The tarsometatarsal articulation can be considered as a combination of three columns [5]. The medial column consists of the first metatarsocuneiform joint. The middle column consists of the second and third metatarsocuneiform joints. The lateral column consists of the fourth and fifth metatarsocuboid joints. Traumatic arthritis of the tarsometatarsal articulation can be present with any combination of the three columns. There may be some difficulty in identifying the painful joints, but the middle column and to a less extent the medial column are the most commonly involved [6]. Tarsometatarsal arthrodesis is the treatment of choice for symptomatic tarsometatarsal arthritis resistant to conservative management. In view of the success of arthroscopic arthrodesis procedures in ankle, subtalar [7], metatarsophalangeal [8], first metatarsocuneiform [2] joint and even triple arthrodesis [9], we extend the technique to arthroscopic tarsometatarsal arthrodesis. With the help of small joint arthroscopy, we can debride the joint and articular cartilage with preservation of the subchondral bone. This may reduce the risk of malunion and non-union. The medial column arthrodesis is identical to the arthroscopic Lapidus arthrodesis [2]. The progression of the joint line from one articulation to another is not smooth. There are two abrupt transitions.
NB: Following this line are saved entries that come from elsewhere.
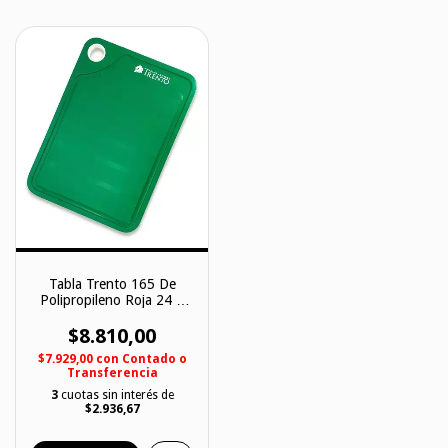
Tabla Trento 165 De
Polipropileno Roja 24 X
37 Cm.
$8.810,00
$7.929,00
con
Contado o
Transferencia
3
cuotas sin interés de
$2.936,67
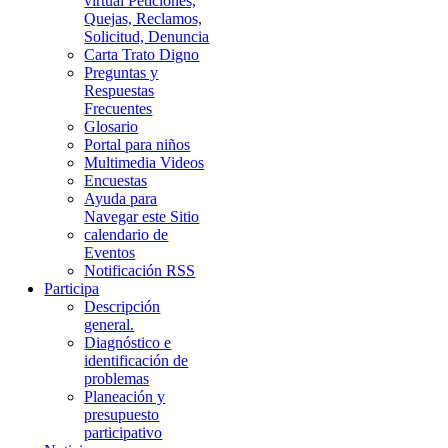
virtual Peticiones,
Quejas, Reclamos,
Solicitud, Denuncia
Carta Trato Digno
Preguntas y
Respuestas
Frecuentes
Glosario
Portal para niños
Multimedia Videos
Encuestas
Ayuda para
Navegar este Sitio
calendario de
Eventos
Notificación RSS
Participa
Descripción
general.
Diagnóstico e
identificación de
problemas
Planeación y
presupuesto
participativo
The first is between the first and second metatarsocuneiform joints and the second offset lies between the second and third metatarsocuneiform joints [10]. Because of the elasticity of the dorsal skin of the foot, the P1–2 and P2–3 portal can be retracted proximally and distally to approach the second and third metatarsocuneiform joints. Moreover, the design of the P1–2, P2–3, P3–4, and P4–5 portals at the junction points between the metatarsals allows debridement, release and anatomical reduction of the individual rays in both transverse and sagittal plane. This allows arthrodesis with realignment of the forefoot rather than arthrodesis in situ.
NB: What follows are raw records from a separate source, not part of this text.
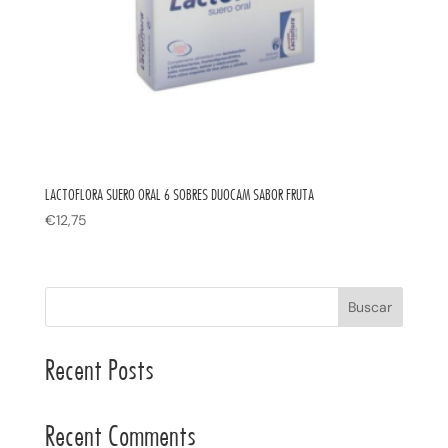
LACTOFLORA SUERO ORAL 6 SOBRES DUOCAM SABOR FRUTA
€
12,75
Buscar
Recent Posts
Recent Comments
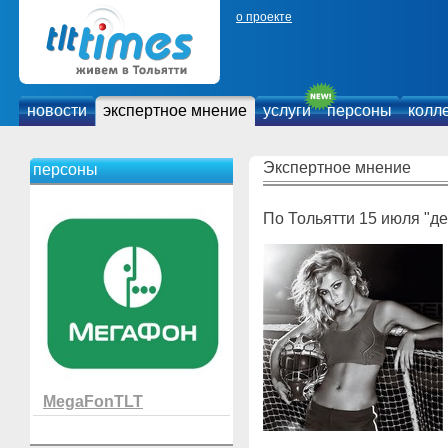
о проекте
новости
экспертное мнение
услуги
персоны
колл
Экспертное мнение
персоны
По Тольятти 15 июля "де
MegaFonTLT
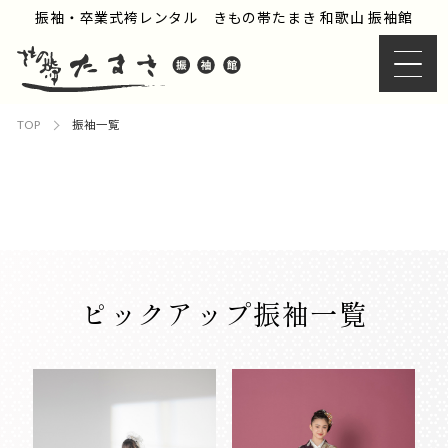
振袖・卒業式袴レンタル きもの帯たまき 和歌山 振袖館
TOP
振袖一覧
ピックアップ振袖一覧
The lateral column arthritis usually does not cause significant symptoms, probably because it is the most mobile in both the sagittal and horizontal planes [11]. Inclusion of these articulations is not recommended for routine tarsometatarsal arthrodesis. In case of uncorrectable lateral midfoot collapse, lateral column arthrodesis can be performed through the P3–4 and P4–5 portals. In those patients with painful arthritis of the lateral column, we preferred tendon arthroplasty rather than arthrodesis in order to maintain certain degree of mobility of the lateral column.